Friedrich Nietzsche (1844-1900) transformó el destino del pensamiento moderno al cuestionar la base misma de la verdad, la moral y la trascendencia. Su proclama «Dios ha muerto» no solo marcó el final de la creencia en un fundamento trascendente (esto es, en una verdad absoluta), sino que desarmó la pretensión de objetividad que sustentaba la filosofía occidental.
Antes de Nietzsche, la tradición filosófica había construido un edificio ideológico apoyado en la verdad absoluta y un esquema jerárquico que elevaba lo divino por encima de lo humano. Con su crítica, Nietzsche puso punto final a esa herencia —una herencia que, en palabras suyas, resultaba decadente— y expuso la pantomima que ocultaba cualquier pretensión de universalidad. Después de Nietzsche, no hay universales.
Comprender la influencia de Nietzsche y sus herederos resulta esencial para desenmascarar los restos de Dios que sobreviven en prácticas sociales, discursos académicos y formas narrativas. Esa herencia obliga a localizar las «trazas de Dios» —los retales que persisten en concepciones filosóficas, literarias o políticas sin justificación sólida— y a asumir que cualquier pretensión de universalidad es, en última instancia, frágil o pura farsa. Pero, antes de andar con sus herederos, examinemos con más profundidad la muerte de Dios.
La muerte de Dios
«Dios ha muerto. Dios sigue muerto. Y nosotros lo hemos matado.
¿Cómo podríamos reconfortarnos, los asesinos de todos los asesinos?
El más santo y el más poderoso que el mundo ha poseído
se ha desangrado bajo nuestros cuchillos».
Nietzsche, La gaya ciencia
Este episodio se ha convertido en la hazaña más famosa de Nietzsche: la hazaña que desmanteló todo un paradigma filosófico basado en la verdad absoluta, en la objetividad y en la verticalidad, y que ha dado la vuelta al mundo —desde camisetas y tazas hasta congresos académicos y artículos infinitos—. Después de toda una eternidad creyendo en algo superior, Nietzsche puso punto final a esa herencia decadente, proclamando que, para nosotros, terribles y lamentables (pos)modernos, Dios ya no puede creerse.

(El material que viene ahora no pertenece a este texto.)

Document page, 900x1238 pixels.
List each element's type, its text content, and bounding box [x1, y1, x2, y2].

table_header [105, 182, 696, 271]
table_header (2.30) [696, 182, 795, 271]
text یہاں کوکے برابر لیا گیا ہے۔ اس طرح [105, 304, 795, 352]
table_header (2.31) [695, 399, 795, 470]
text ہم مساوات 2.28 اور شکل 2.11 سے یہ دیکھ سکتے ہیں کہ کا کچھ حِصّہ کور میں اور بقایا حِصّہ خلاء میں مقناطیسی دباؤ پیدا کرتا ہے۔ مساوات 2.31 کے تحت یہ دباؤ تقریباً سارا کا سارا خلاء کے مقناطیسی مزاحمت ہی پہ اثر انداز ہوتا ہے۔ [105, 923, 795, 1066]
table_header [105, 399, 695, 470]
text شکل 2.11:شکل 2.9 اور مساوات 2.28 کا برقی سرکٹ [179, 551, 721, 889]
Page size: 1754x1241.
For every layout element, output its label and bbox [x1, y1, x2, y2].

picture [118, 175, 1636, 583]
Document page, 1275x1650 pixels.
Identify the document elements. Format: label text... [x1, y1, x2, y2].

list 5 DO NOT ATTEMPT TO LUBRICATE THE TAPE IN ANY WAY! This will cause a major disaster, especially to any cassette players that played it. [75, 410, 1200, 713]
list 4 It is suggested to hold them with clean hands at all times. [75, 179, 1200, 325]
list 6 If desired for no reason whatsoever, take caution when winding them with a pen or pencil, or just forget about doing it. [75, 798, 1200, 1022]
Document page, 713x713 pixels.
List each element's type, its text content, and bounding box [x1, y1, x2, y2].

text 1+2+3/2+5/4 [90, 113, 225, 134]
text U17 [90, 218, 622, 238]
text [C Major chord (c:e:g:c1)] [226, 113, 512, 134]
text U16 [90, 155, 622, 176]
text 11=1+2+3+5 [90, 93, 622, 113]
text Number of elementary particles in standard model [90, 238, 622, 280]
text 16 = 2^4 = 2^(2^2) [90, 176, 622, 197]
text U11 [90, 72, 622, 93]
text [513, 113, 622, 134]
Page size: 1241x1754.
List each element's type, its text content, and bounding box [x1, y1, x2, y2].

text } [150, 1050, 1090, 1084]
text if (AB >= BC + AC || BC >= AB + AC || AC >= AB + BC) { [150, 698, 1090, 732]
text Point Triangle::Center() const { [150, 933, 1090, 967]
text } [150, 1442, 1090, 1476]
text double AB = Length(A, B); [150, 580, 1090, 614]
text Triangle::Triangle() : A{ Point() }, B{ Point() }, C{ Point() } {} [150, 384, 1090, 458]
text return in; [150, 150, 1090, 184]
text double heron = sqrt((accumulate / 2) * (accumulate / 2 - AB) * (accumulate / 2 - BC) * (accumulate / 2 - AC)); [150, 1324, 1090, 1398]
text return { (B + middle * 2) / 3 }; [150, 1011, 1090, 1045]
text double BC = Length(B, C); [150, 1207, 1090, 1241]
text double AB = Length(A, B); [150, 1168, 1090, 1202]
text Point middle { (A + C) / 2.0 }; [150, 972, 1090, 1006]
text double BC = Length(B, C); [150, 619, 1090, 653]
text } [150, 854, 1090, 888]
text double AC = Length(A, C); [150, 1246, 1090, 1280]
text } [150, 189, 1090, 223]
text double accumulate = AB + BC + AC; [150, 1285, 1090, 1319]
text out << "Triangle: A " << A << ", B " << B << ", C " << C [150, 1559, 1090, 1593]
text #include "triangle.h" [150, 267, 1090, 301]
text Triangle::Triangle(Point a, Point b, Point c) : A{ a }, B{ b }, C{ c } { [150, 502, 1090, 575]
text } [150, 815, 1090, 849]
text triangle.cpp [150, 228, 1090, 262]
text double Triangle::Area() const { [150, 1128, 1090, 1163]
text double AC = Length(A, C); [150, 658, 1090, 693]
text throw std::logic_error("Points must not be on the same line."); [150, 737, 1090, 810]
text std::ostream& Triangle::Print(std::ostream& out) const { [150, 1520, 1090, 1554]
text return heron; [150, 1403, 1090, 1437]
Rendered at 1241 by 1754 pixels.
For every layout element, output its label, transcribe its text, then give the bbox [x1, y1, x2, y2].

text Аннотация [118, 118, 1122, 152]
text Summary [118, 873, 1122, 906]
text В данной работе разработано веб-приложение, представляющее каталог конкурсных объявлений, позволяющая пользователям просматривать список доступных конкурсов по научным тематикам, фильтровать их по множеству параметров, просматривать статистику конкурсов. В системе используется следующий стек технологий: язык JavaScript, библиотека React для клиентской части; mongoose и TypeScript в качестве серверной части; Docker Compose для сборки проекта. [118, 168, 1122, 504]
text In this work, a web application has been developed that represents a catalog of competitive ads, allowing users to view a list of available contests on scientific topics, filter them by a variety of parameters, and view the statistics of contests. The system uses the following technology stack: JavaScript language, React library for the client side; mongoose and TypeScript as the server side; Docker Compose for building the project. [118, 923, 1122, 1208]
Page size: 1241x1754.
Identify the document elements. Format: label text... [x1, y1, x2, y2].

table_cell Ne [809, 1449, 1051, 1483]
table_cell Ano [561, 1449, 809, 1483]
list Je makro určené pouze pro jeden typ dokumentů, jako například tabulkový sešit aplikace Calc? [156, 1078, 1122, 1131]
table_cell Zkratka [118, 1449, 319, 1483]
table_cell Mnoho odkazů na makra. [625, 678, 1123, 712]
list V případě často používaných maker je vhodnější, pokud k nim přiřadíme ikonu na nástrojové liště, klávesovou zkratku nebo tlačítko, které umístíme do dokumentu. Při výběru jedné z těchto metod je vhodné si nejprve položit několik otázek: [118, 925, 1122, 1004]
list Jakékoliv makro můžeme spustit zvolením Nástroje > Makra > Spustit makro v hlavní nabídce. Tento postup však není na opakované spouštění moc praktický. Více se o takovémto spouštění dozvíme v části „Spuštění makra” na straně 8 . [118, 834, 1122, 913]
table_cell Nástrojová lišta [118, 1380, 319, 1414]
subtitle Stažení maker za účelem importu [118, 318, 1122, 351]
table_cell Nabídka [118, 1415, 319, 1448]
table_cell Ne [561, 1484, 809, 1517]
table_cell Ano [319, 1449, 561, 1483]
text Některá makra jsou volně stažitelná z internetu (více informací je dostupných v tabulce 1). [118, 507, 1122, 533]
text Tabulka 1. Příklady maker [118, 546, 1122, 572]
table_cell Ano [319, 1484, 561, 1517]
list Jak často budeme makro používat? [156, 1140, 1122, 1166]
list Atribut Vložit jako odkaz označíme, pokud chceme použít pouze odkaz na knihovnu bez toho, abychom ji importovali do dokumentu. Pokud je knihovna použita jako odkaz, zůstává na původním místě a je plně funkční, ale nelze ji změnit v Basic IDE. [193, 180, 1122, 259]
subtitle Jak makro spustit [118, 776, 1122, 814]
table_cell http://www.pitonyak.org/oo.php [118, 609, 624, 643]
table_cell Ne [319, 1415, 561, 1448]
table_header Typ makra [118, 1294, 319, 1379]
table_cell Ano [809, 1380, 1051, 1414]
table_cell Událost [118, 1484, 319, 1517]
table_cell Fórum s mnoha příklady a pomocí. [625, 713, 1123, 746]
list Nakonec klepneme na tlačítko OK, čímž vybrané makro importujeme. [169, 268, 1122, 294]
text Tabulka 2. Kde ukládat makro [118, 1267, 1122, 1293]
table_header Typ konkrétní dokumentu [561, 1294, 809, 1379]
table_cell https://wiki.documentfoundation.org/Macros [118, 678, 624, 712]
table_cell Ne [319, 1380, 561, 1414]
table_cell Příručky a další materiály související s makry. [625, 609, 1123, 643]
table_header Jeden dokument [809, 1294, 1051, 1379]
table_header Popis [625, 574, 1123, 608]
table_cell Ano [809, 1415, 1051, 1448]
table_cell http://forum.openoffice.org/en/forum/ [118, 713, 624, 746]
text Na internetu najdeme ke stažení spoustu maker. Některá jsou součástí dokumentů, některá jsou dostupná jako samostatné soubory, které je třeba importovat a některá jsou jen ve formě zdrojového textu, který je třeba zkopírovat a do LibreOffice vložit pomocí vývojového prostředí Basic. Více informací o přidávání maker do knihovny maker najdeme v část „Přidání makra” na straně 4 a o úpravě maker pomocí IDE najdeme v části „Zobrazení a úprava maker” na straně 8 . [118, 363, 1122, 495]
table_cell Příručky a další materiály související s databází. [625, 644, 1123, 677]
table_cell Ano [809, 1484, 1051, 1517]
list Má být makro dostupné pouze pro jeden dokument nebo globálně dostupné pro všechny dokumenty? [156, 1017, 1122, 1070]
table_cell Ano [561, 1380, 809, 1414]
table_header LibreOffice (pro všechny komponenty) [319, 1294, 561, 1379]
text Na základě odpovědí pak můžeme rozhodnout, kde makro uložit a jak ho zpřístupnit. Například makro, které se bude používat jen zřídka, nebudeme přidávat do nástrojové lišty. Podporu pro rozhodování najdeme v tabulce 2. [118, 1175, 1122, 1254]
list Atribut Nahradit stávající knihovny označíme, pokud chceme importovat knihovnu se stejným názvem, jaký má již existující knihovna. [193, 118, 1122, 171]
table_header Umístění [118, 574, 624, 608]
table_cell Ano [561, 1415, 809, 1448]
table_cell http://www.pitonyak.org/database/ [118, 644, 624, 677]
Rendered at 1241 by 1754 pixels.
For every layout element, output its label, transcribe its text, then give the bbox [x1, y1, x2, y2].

La metáfora tiene un sentido literal: vivimos en una sociedad que camina hacia la secularización y, en ese trayecto, Dios ya no tiene fieles que le hagan existir. Pero esta muerte no se reduce a un fenómeno demográfico o religioso; es mucho más que eso. Con la muerte de Dios, toda trascendencia filosófica ha mostrado su procedencia profana (humana, demasiado humana): dejó de poder afirmarse un fundamento último desde el que juzgar y construir sistemas que aspiraran a totalizar la realidad.
Toda visión totalizadora resultó ser un desesperado intento de huir de su propio perspectivismo, y la moral dejó de ser una realidad objetiva o deducible para mostrarse como la cristalización de un determinado régimen corporal y de poder compuesto por diversas fuerzas y afectos. El vendaval nietzscheano tiró abajo el atrezzo que sostenía la filosofía occidental, mostró su pantomima y expulsó a la tradición platónica y cristiana de su pedestal.